Une part importante des patients du COVID-19 conserve des symptômes plus de 3 mois après l’infection initiale par le SARS-CoV-2. Ces symptômes persistants ou réémergents sont variés, avec une prédominance d’asthénie, d’altérations cognitives, et de dyspnée. La persistance de ces symptômes invalidants définit le syndrome de COVID Long, qui est maintenant considéré comme un réel problème de santé publique. Or, l’étiologie du COVID Long demeure inconnue. Nous testerons l’hypothèse qu’une réponse T antivirale inefficace sous-tend le COVID Long. Le rationnel est qu’une immunité T sous-optimale pourrait faciliter la persistance virale, et que le virus résiduel pourrait à son tour induire un dommage localisé dans les tissus et y causer une inflammation persistante.
L’étude comprendra une analyse approfondie des réponses T spécifiques du SARS-CoV-2, des marqueurs inflammatoires circulants, et de la charge virale résiduelle chez les participants de la cohorte COVID Long PERSICOR. Les patients ont déjà été recrutés par l’équipe clinique de D. Salmon-Ceron (Equipe B). Les analyses principales porteront sur un groupe de patients avec COVID long séropositifs (n=25) comparés à des convalescents avec un COVID résolu (n=25). Une analyse exploratoire sera également menée sur des patients avec COVID long séronégatifs (n=25), les données préliminaires montrant que ces patients ont parfois des réponses T antivirales faibles mais détectables. Un 4ème groupe de volontaires non-infectés (n=15) a également été inclus pour déterminer le niveau de réponses T préexistantes liées à une réactivité croisée avec les coronavirus du rhume.
Nous comparerons tout d’abord l’amplitude et l’état de différentiation des réponses T, en stimulant les PBMC avec des pools de peptides correspondant à 5 protéines du SARS-CoV2 et en analysant la productions de cytokines intracellulaires sur un cytomètre spectral (n=37 paramètres). Nous déterminerons en particulier si les réponses T folliculaires helper sont déficientes, ce qui pourrait expliquer une maturation insuffisante de la réponse anticorps.
Dans le second objectif, nous générerons des lignées T CD4+ primaires spécifiques d’épitopes immunodominants du SARS-CoV-2, car ce test sensible permet de révéler des réponses faibles, et pourrait aider ainsi à documenter l’infection dans le groupe de patients séronégatifs. La sensibilité à l’antigène des cellules T CD4+ spécifiques sera analysée, pour tester la possibilité d’une altération qualitative plus que quantitative de la réponse antivirale. Pour évaluer l’efficacité de la réponse T au niveau moléculaire, nous séquencerons les récepteurs T (TCRs) spécifiques du peptide le plus immunodominant, et déterminerons si l’avidité fonctionnelle des TCRs dominants est diminuée dans le COVID Long.

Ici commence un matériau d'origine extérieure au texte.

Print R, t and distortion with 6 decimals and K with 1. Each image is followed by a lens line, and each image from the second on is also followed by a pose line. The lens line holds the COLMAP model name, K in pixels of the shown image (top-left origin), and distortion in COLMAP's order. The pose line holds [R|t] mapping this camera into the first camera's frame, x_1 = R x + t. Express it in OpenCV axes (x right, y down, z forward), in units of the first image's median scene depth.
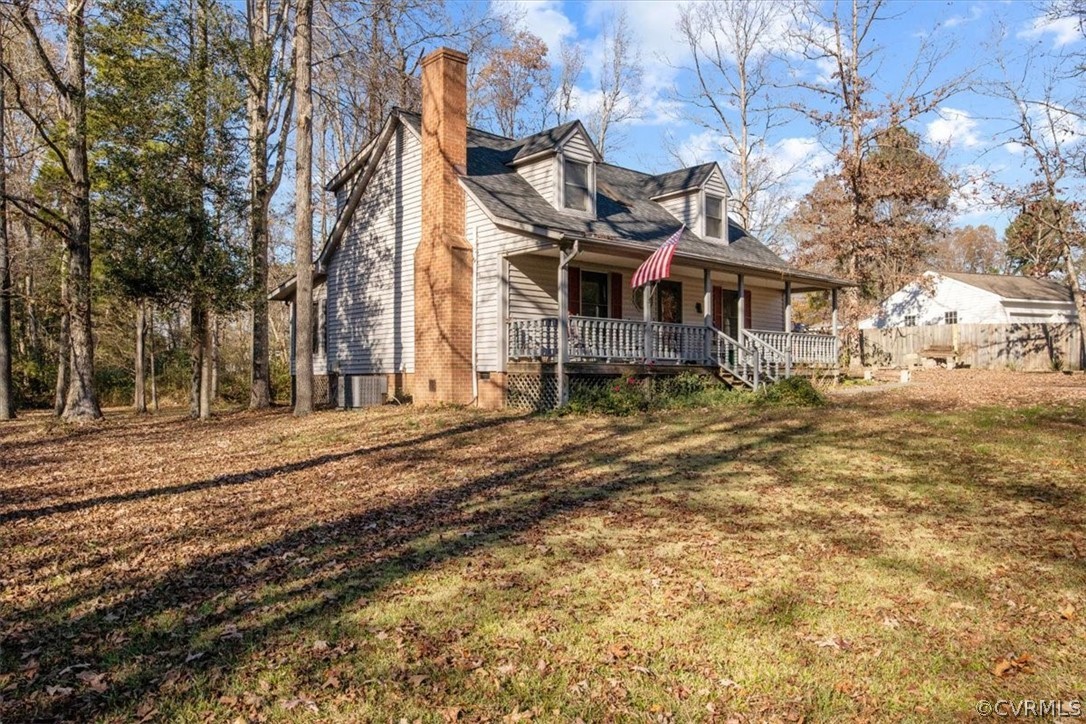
lens RADIAL K [[694.4, 0, 543.0], [0, 694.4, 362.0], [0, 0, 1]] dist [-0.000692, -0.000099]
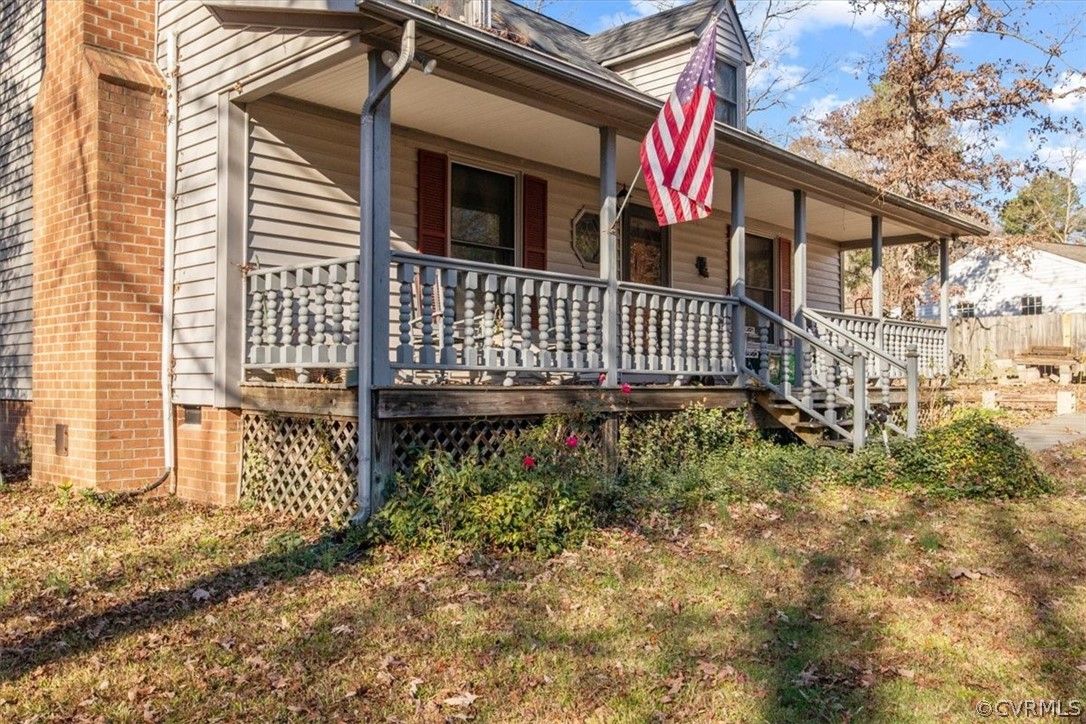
lens RADIAL K [[899.4, 0, 538.5], [0, 899.4, 360.4], [0, 0, 1]] dist [0.004611, 0.001488]
pose [[0.994855, 0.004658, 0.101202, 0.056261], [-0.004015, 0.999970, -0.006559, -0.008311], [-0.101230, 0.006119, 0.994844, 0.478636]]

Dans le troisième objectif, nous évaluerons les marqueurs de l’inflammation résiduelle, principalement par une analyse protéomique des sérums de patients, ce qui pourrait mener à l’identification de nouvelles signatures protéiques associées au COVID Long. La charge virale sera évaluée sur les sérums et les prélèvements nasopharyngés à l’aide d’une technique sensible de PCR digitale en gouttelettes (ddPCR) mise en œuvre par l’équipe d’H. Péré (Equipe C). Une analyse intégrée de ces différents paramètres aidera à déterminer si des réponses T inefficaces corrèlent avec une inflammation résiduelle et une persistance virale. La comparaison d’échantillons obtenus avant et 3 mois après la vaccination pour les réponses T, l’inflammation, les paramètres viraux, et les symptômes sera informative sur l’effet bénéfique ou délétère de la vaccination dans le COVID Long, ce qui demeure une question d’actualité.
L’étude PERSICOT clarifiera la nature de la réponse antivirale T dans le COVID Long, qui reste peu connue. Si l’hypothèse d’une réponse T inefficace associée à une inflammation persistante est confirmée, ces données aideront à orienter la prise en charge du COVID Long, en fournissant un rationnel pour booster les réponses T spécifiques du SARS-CoV-2 par la vaccination ou l’immunostimulation.